# Where's a good place to catch fiddler crabs around Milton?



## setlab (Jul 4, 2013)

I want to try and catch some sheep heads by the rail road and the I-10 bridge going across the bay, and I hear fiddler crabs work pretty good. So far I've only ever saw a few of them by a boat ramp but that was last year. Is there a time of day or a spot that might be better to find fiddler crabs at close to Milton in the bay?


----------



## ycanti (Jul 13, 2011)

The best way to catch mass quantities of fiddler crabs is the good ole back breaking, fly swatting chase em down yourself. You want to make sure you go on a dead low tide and just find a mud type grassy flat are on shore and they shouldn't be hard to spot. They are quite fast though. I tried to bucket in the mud idea, Pain in the arse to me hole would fill up with water. Long handled net worked. Don't forget to scrap your pilings for the additional chum


----------



## Fisherdad1 (Oct 4, 2007)

I do not know the Milton area, but wherever you are, you are going to have a tough time catching them this time of year. This warming trend might have them moving a little, but I have not seen any movement in my normal spot.


----------



## BananaTom (Feb 16, 2008)

*I use Fiddler Crab Traps, just bait it, set it, and come back the next day. 

Full of Fiddler Crabs.

Now the spot to place it is a best kept secret.*


----------



## BananaTom (Feb 16, 2008)

*Fiddler Crab Trap*


----------



## flounderslayerman (Jun 3, 2011)

It needs to be warm out or you won't find any.


----------



## Rooster21 (Oct 27, 2009)

Where do you buy fiddler traps at


----------



## OTTE*DA*WORM (Feb 12, 2011)

Not too sure about Milton, but by the Waffle House in Pace and also at the fishing dock off of Hwy 90 in Pace. They are everywhere and can be caught by the hundreds. O*D*W


----------



## setlab (Jul 4, 2013)

Thanks, I'll have to put in by Pace and check it out. That fiddler crap trap is new to me too, I thought a fiddler crab trap was a buried bucket in the sand.

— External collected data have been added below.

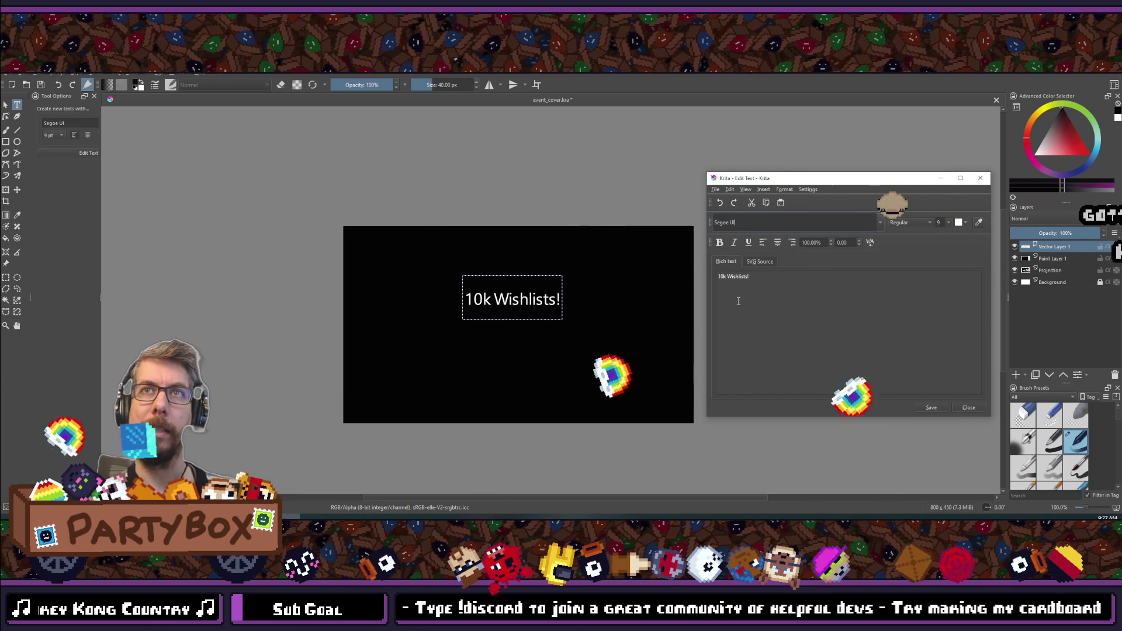
click(782, 390)
key(BackSpace)
text(w)
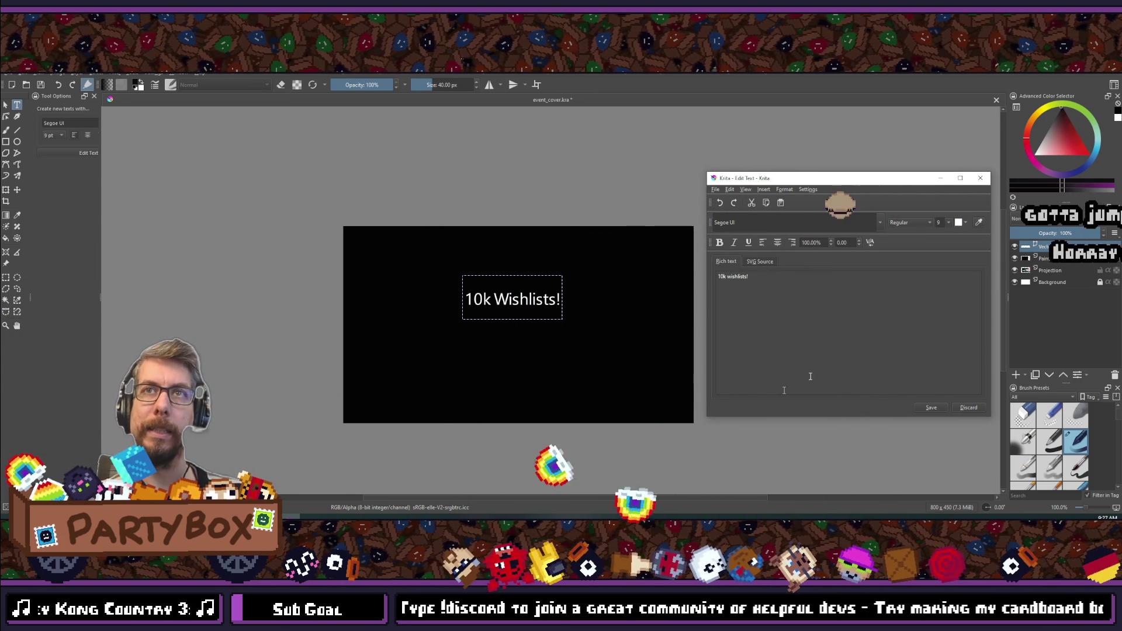
click(932, 407)
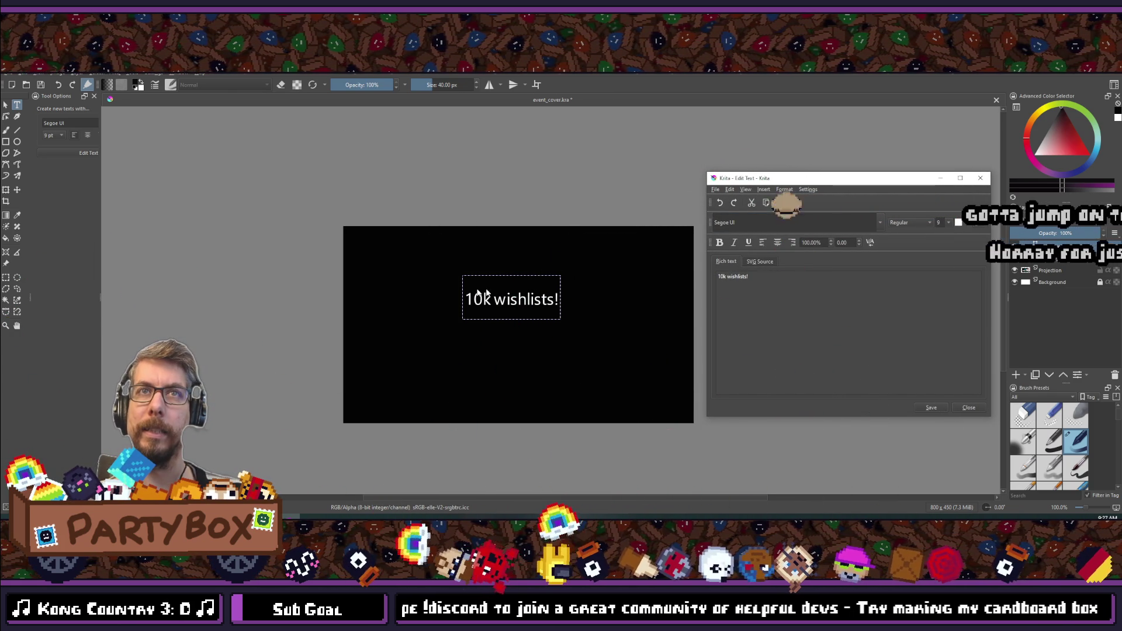
- Break the text after 10k, drop the '!', and centre-align both lines
click(729, 276)
key(Return)
key(BackSpace)
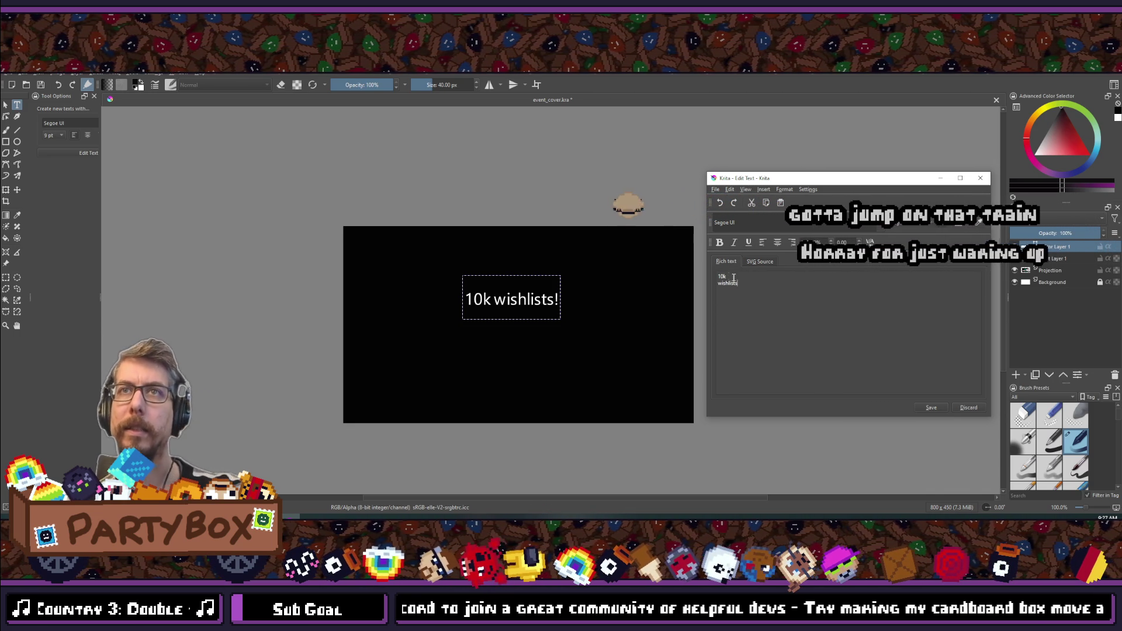
key(ctrl+s)
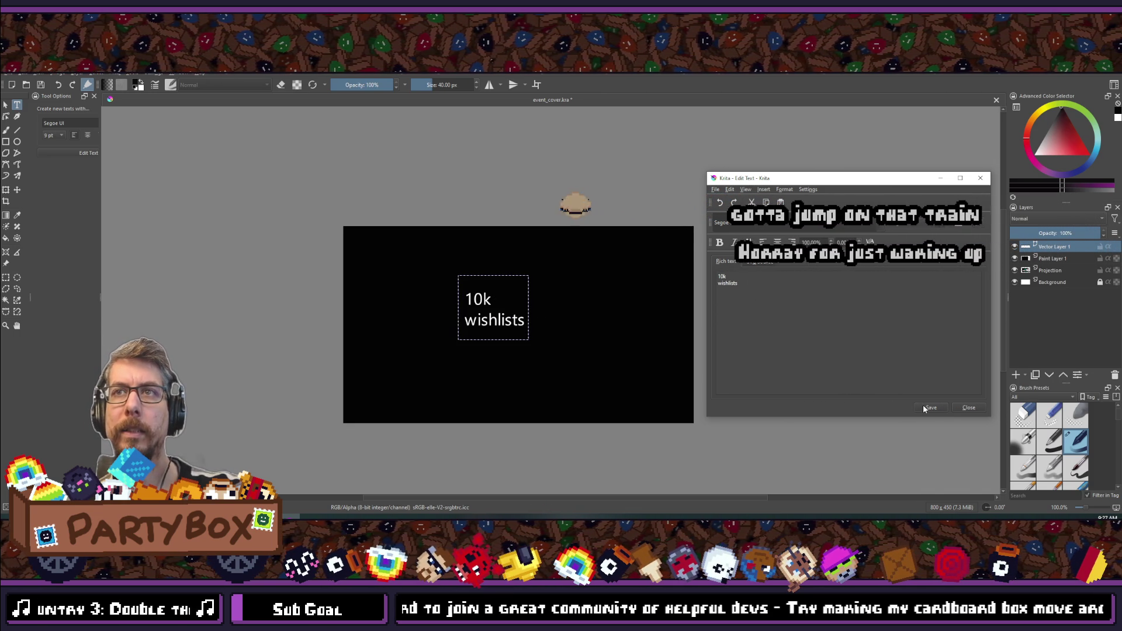
click(777, 241)
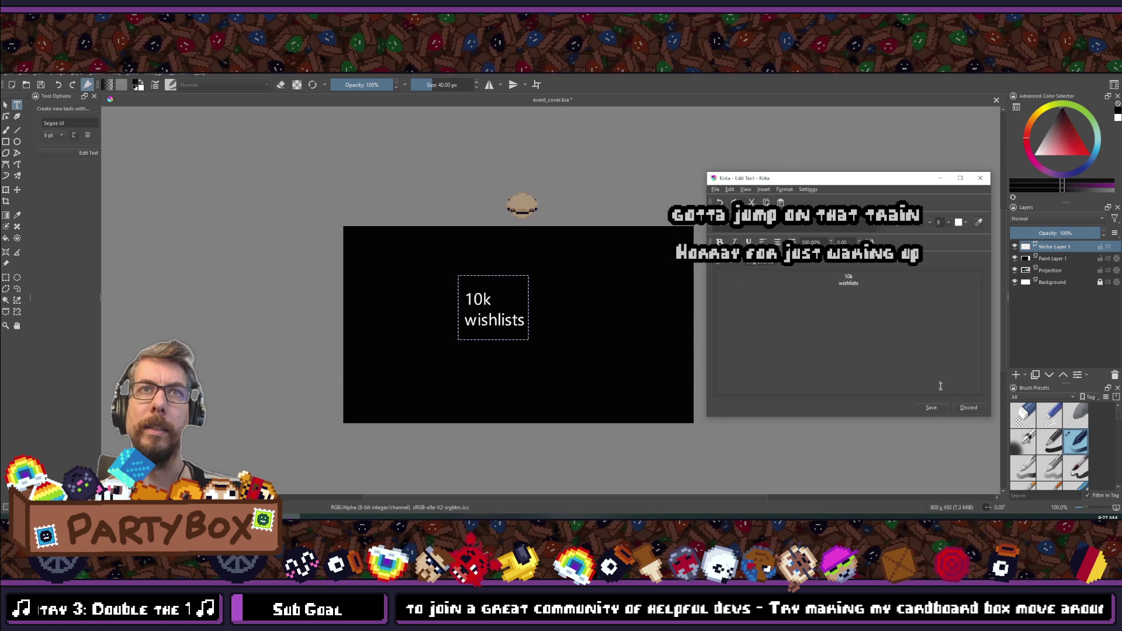
click(940, 408)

I'll have to keep an eye out for a foldable one like your picture.


----------



## Spoolin Up (May 3, 2011)

If you are on 90 leaving pace, below the 3rd little bridge on the right is always full of them.


----------



## mulletmeat (Apr 12, 2009)

dig them up. between garcon and white point bring a shovel


----------



## Undead (Aug 12, 2010)

Are these spots mainly boat access places? The Waffle House in Pace, is that the one on Woodbine? I walked back there today under the high tension powerlines to where the water was and it may be the wrong time of year, but didn't see any.

The boat ramp on 90, is that where the bridges are between pace/pensacola?

If there's any places you can get to by foot, I'd love to know. It would be great to catch some before heading out to Navarre or PCB pier or wherever the sheepies happen to be.

Thanks!


----------